It is now widely recognized that Obamacare’s insurance mandates are one of the many parts of that legislation contributing to the increasing costs of health insurance. These mandates abandon the concept of consumer sovereignty by forcing people to purchase health insurance coverage they may not need or want.
By way of analogy, imagine the government passed a law mandating all computers that are sold meet certain specifications. All computers would have to meet specific storage capacity, processor speed, and software requirements. As corporations lobby government officials to ensure the law mandates inclusion of their respective products, the legally compliant computer system would likely far exceed the needs of most users and be costly to purchase.
The computer’s features and capabilities would not be needed by everyone all of the time. So, proponents of the law would argue that it may be needed by some of the people some of the time. And when it is needed, it really should be readily available.
If this were an actual proposed model for the regulation of computers, everyone would realize that it would eliminate meaningful consumer choice and drive up computer costs for everyone. The law, in effect, would be saying that, unless you buy a computer with these specified features, you are not allowed to buy a computer at all. Why would the government do such a thing?
And yet, under Obamacare, this has been the model for the provision and sale of health insurance.
Fortunately, at the federal level, it is now recognized this approach is destructive and harmful to health-care consumers. It drives up insurance costs and ultimately squeezes many people out of the health insurance market entirely.
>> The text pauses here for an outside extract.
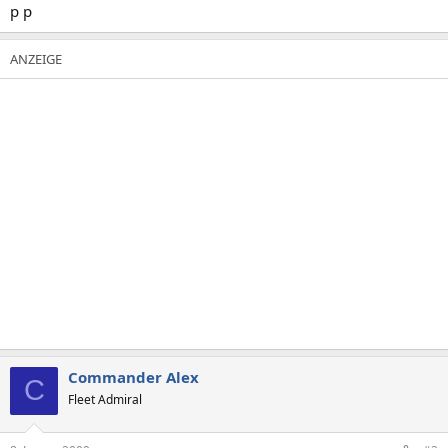
p p
Commander Alex
C
Fleet Admiral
This is in spite of the fact that failure to purchase insurance will result in stiff fines collected by the Internal Revenue Service. It is one of several reasons there is about to be a major overhaul of the system that promises to eliminate the micromanagement of what can and cannot be sold as health insurance. The idea is to put the decision of what is included in health insurance policies back into the hands of consumers.
But even if this level of micromanagement is abandoned at the federal level, the residents of North Carolina will still be stuck with the state’s own version of this oppressive model. Similar to the hypothetical law on computer sales, North Carolina mandates that every health insurance plan sold must cover 56 health-care services. The state mandates a wide range of “benefits” that include chiropractic services, many dental services, marriage therapy, HPV vaccination, and nurse midwifery (even for policies only covering men or women past childbearing years). In fact, North Carolina ranks in the top 15 states nationwide in the number of mandates imposed on insurance companies and, therefore, purchasers of health insurance.
While these mandates are touted as regulations that are imposed on health insurance providers, they are, in fact, a straight jacket that North Carolina’s health insurance consumers are being forced to wear. Essentially, they tell North Carolina residents that, unless you purchase a plan that covers all 56 or these services regardless of your own personal needs, you are not allowed to buy health insurance at all.
Of course when you mandate benefits, you also mandate costs. These are costs people must incur, whether they wanted to or not. Similar to the expensive hardware components and software packages that would be placed on all computers in our hypothetical example, these mandated benefits are being paid for with higher insurance premiums. Every benefit adds close to one percent to the cost of the insurance. Ultimately, it is a tax on health insurance policies.
The General Assembly should follow the lead of Congress and the Trump administration and eliminate this hidden tax. These mandated benefits, and therefore costs, should be repealed. In doing so, the legislature will be putting North Carolina’s consumers of health insurance back in charge of their policies. There is no reason a Republican legislature should continue to enshrine this particularly harmful aspect of Obamacare by micromanaging the content of health insurance policies.